I know a lot of guys that incoperate tribuplex750 and CNP pro male into there PCT to help get there natural testosterone up

I like the MRM tribuplex better myself and its cheaper i like to doubble up the dosage


----------



## Musclehed (Feb 17, 2004)

You should have a look at the following biotest products; Tribex, Red Kat and Alpha Male (the best). I hear good things


----------



## Mr T (Apr 4, 2003)

reflex ??


----------



## BSF James (Sep 29, 2003)

SAN tribuvar is very good.


----------



## Cookie (Sep 14, 2009)

Try this site good price,me and some mates have used it to good effect.

www.hwize.com/ironguruhealthandnutrition


----------



## Mac (Jun 25, 2004)

Cheers fellas - gonna take a minute to check out all of your suggestions - and thanks.....   . I need to pick some up asap.


----------



## IMPI (Aug 23, 2004)

I can really vouch for Ultimate Nutrition Bulgarian Tribulus, used it and it really worked for me. 750mg per cap http://www.ultimatenutrition.com/catalog/sports_nutrition/tribulus_terrestris.html

NOTE not the same as the rip off UK version of Ultimate Nutrition


----------



## hackskii (Jul 27, 2003)

I used Biotest the last 2 times and they re-did their formula. I thought the time before was better.

Now, I would say tribex (biotest) is not as good.

But good selection on choosing tribulis, dont forget to use creatine post cycle too.


----------



## Mac (Jun 25, 2004)

.......well after long and hard deliberation, I opted for the MRM from Pro-Fitness. They seemed to be the best offer at this moment in time.
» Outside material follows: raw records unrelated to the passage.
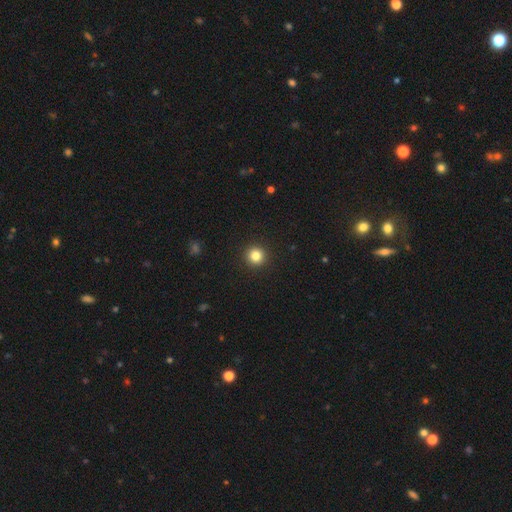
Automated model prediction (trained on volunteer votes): Morphology: type=smooth (83%); roundness=round (95%); merging=none (93%).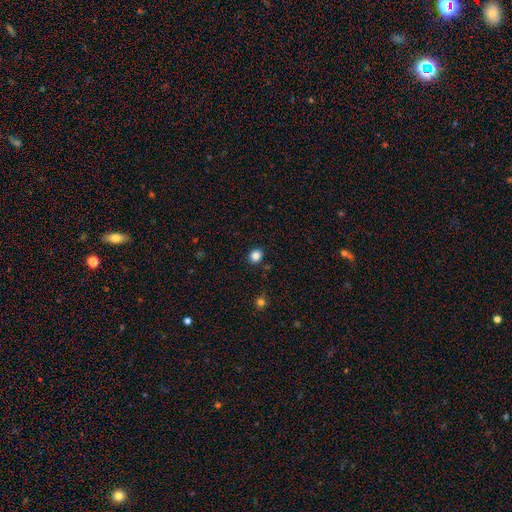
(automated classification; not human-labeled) Smooth or featured?
  - smooth: 84% *
  - star or artifact: 12%
  - featured or disk: 4%
How rounded?
  - round: 72% *
  - in between: 27%
  - cigar-shaped: 1%
Merging?
  - none: 89% *
  - minor disturbance: 7%
  - major disturbance: 2%
  - merger: 2%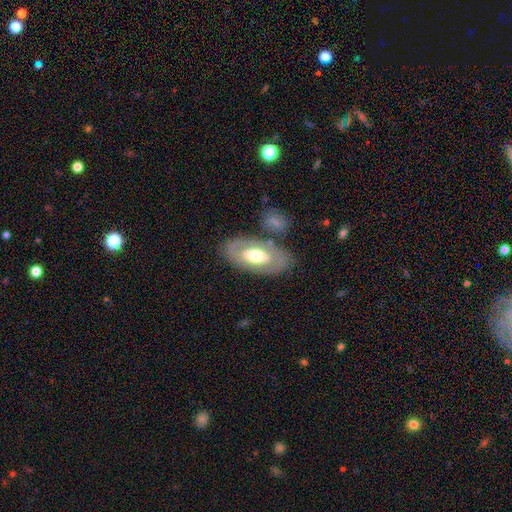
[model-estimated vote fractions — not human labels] featured or disk 51%, smooth 43%, star or artifact 6%. Down the decision tree: edge-on disk — no (86%); merging — none (73%).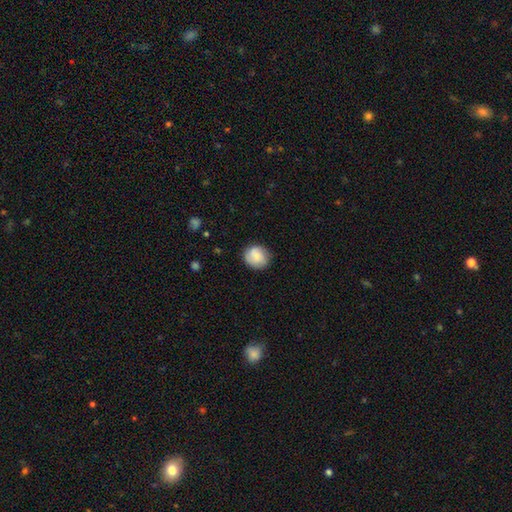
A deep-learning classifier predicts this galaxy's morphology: smooth_or_featured: smooth (p=0.75) [alt: featured or disk p=0.18]
how_rounded: round (p=0.79) [alt: in between p=0.20]
merging: none (p=0.78) [alt: minor disturbance p=0.17]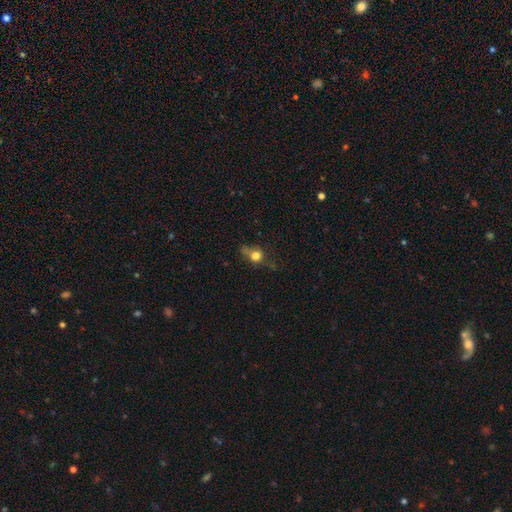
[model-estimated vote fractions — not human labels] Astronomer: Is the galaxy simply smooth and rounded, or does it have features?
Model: smooth — 69%.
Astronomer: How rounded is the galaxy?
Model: round — 65%.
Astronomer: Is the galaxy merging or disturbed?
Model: none — 47% (runner-up: minor disturbance, 28%).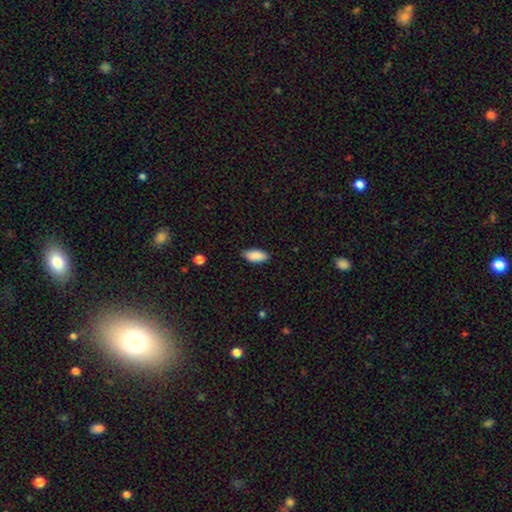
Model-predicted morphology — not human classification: A smooth galaxy with no disk features (90%) that is in between round and cigar-shaped (89%). Merging: none (85%).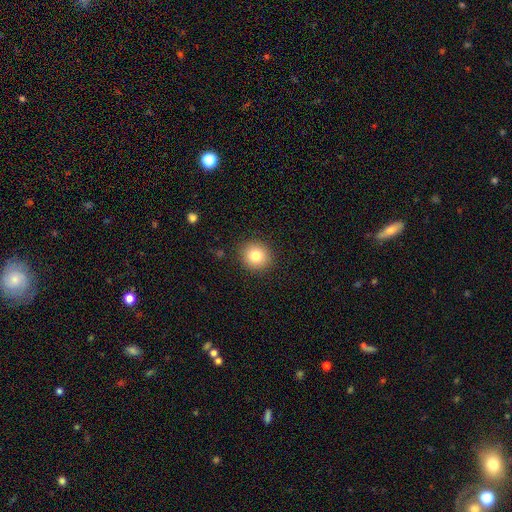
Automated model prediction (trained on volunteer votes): Q: Smooth or featured?
A: smooth (81%); runner-up: star or artifact (11%)
Q: How rounded?
A: round (88%); runner-up: in between (11%)
Q: Merging?
A: none (90%); runner-up: minor disturbance (7%)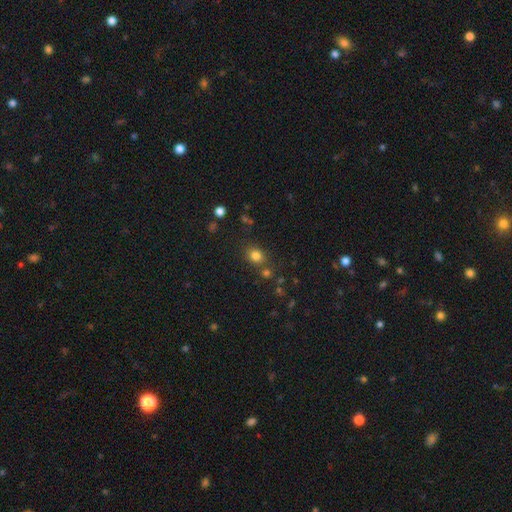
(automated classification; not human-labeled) A smooth galaxy with no disk features (78%) that is round (63%). Merging: none (74%).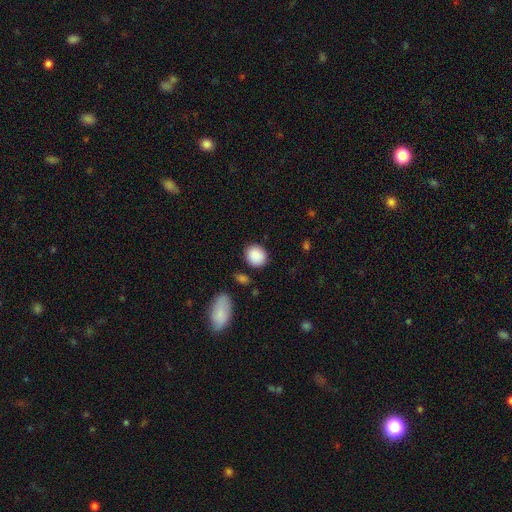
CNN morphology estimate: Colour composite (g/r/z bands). It shows a smooth galaxy with no disk features (89%) that is round (69%). Merging: none (82%).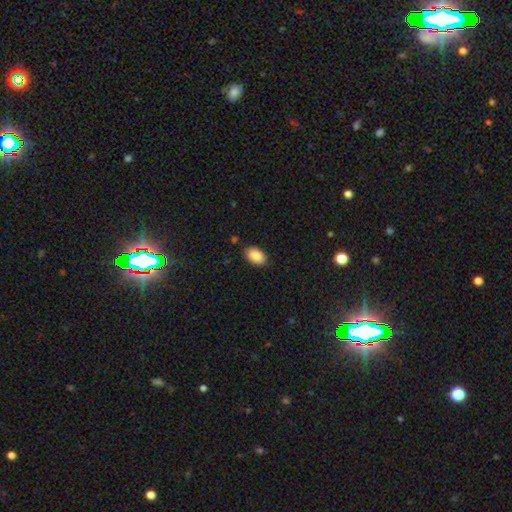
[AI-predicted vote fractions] smooth 88%, star or artifact 7%, featured or disk 5%. Down the decision tree: how rounded — in between (90%); merging — none (87%).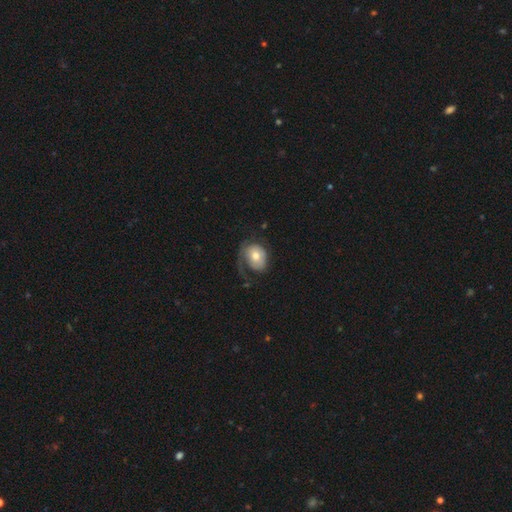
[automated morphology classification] This is possibly a smooth galaxy (51%). How rounded: possibly in between (55%). Merging: marginally none (38%).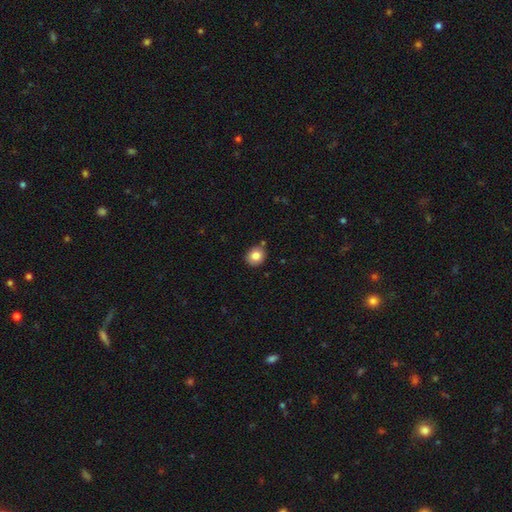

There does seem to be a huge variation in prices though, some very cheap, others very very expensive. I guess these MRM were somewhere in the middle for 750mg 60 caps per botty. 

Thanks for links and the advice boys!! Oh yeah - how many do I have to take? and do I start them on the 1st day of PCT.


----------



## Guest (Oct 5, 2004)

Sorry been away from the boards for a week or two.

When i do the MRM tribuplex i alwas doubble up on the dose it really helps get my nuts back working.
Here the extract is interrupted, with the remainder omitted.